Luckily, the Natural History Museum in London is here to save the day. Their true-to-scale animatronic Tyrannosaurus Rex recently got a festive makeover with the addition of a custom-made, frankly enormous, Christmas sweater.

“There is nothing more funny than a jumper fitted for a dinosaur that has the tiniest arms in the world,” Carla Treasure, a buyer and product developer at the museum, told the New York Times. “I think it makes it slightly less scary.”
Despite what a certain movie franchise may have us believe, Tyrannosaurus Rex did not live in any kind of Jurassic Park. T. Rex lived in the Cretaceous period, about 50 million years after the end of the Jurassic. That means they would be used to much higher temperatures than we are today, so it makes sense that a modern T. Rex would want a holiday sweater.
Unfortunately, his weeny little arms would make knitting pretty difficult, so the good people at the Natural History Museum enlisted the help of a local family-run firm to create the mega-sweater.
Appropriately for the Natural History Museum, the sweater boasts some solid eco-friendly credentials. It is knitted from 100 percent recycled yarn, made from post-consumer waste cotton and polyester from locally recycled plastic bottles.
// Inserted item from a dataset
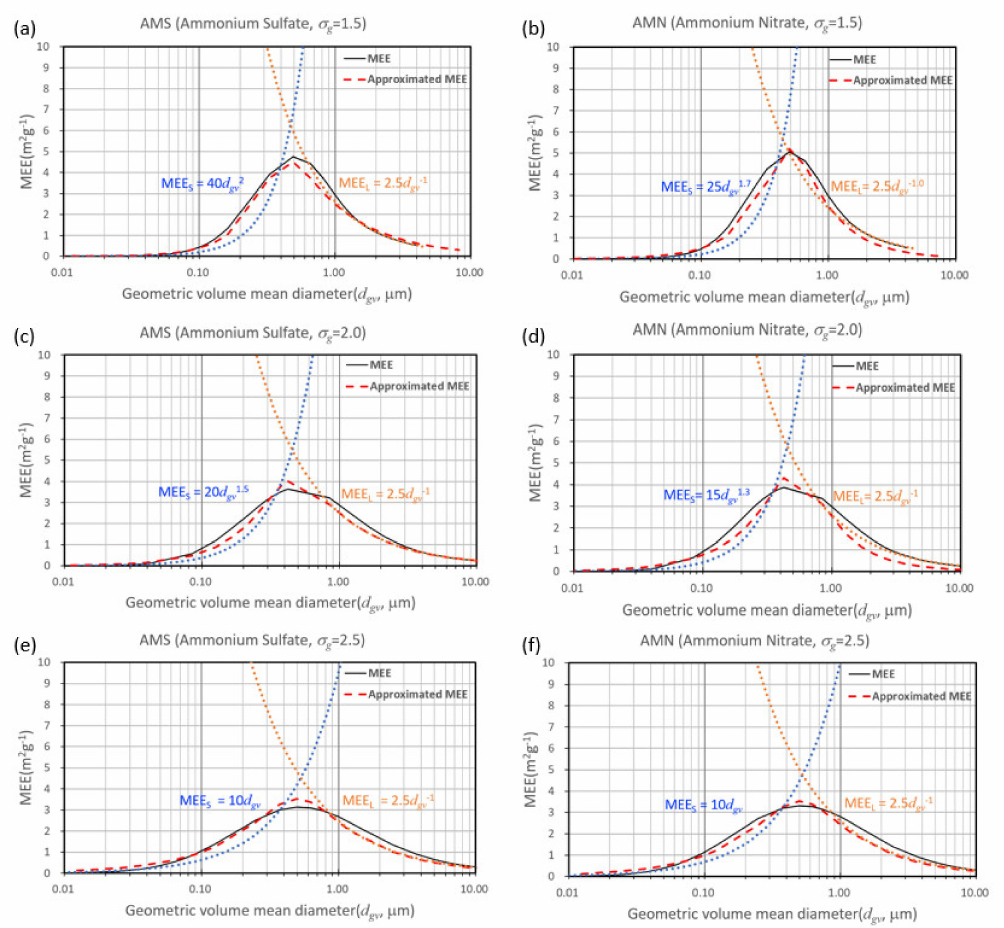
Figure 4. Comparison between the Mie-calculated mass extinction e ffi ciency (MEE, solid black lines) and the approximated mass extinction e ffi ciency (long-dashed red lines) of ammonium sulfate (AMS, left column ) and ammonium nitrate (AMN, right column ) for geometric standard deviations ( σ g ) of 1.5 ( top row ), 2.0 ( middle row ), and 2.5 ( bottom row ). The approximated mass extinction e ffi ciency in each panel is calculated based on the MEE S (dotted blue line) and the MEE L (dotted yellow line) in each panel using Equation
“We've never done anything like this,” Snahal Patel, director of the company behind the Christmassy garb, told the BBC. “My dad's never done anything like this and he's been in this business for 35 to 40 years.”
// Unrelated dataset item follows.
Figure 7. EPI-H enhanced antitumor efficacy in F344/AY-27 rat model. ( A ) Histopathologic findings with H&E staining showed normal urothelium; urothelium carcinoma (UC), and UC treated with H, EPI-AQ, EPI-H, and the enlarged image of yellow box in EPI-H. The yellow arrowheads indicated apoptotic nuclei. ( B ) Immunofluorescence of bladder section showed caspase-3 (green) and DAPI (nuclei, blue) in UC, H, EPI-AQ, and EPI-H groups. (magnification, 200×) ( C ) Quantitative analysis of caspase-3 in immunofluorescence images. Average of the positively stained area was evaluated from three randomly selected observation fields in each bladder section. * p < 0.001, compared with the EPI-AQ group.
The idea for the sweater came after a tough year for the museum, whose visitor numbers have dwindled during the pandemic. While the original idea was to make and sell holiday jumpers for comparatively puny humans, Patel told the New York Times that he suggested that they go “a bit bigger” and “just put a Christmas jumper on a dinosaur.”
He may have regretted that suggestion: the jumper took his staff 100 hours to complete, per the BBC, and weighs about the same as twelve human sweaters. Actually dressing the dinosaur was quite the challenge too, requiring a whole team equipped with ladders and tape measures. Eventually, the only way to get the sweater over the T. Rex’s scientifically-accurate gigantic noggin was to put in a zip down the back, making the garment impossible for a real Tyrannosaurus to get on or off itself with those teeny arms (presumably the Natural History Museum knew this, which makes it quite the power move on their part.)
Copies of the sweater are available for purchase both online and in the museum gift shop, albeit in sizes fit for adult and juvenile humans rather than dinosaurs. And the best part? A sweater won’t just leave you looking snazzy – it’ll get you on Santa’s nice list too.
“It's been a really, really challenging year for heritage and visitor attractions and we really wanted to do something which would generate interest,” Treasure told the BBC. “All the proceeds from the sale of these jumpers goes back to supporting the museum, not only for its pioneering research but also caring for its 80m specimens.”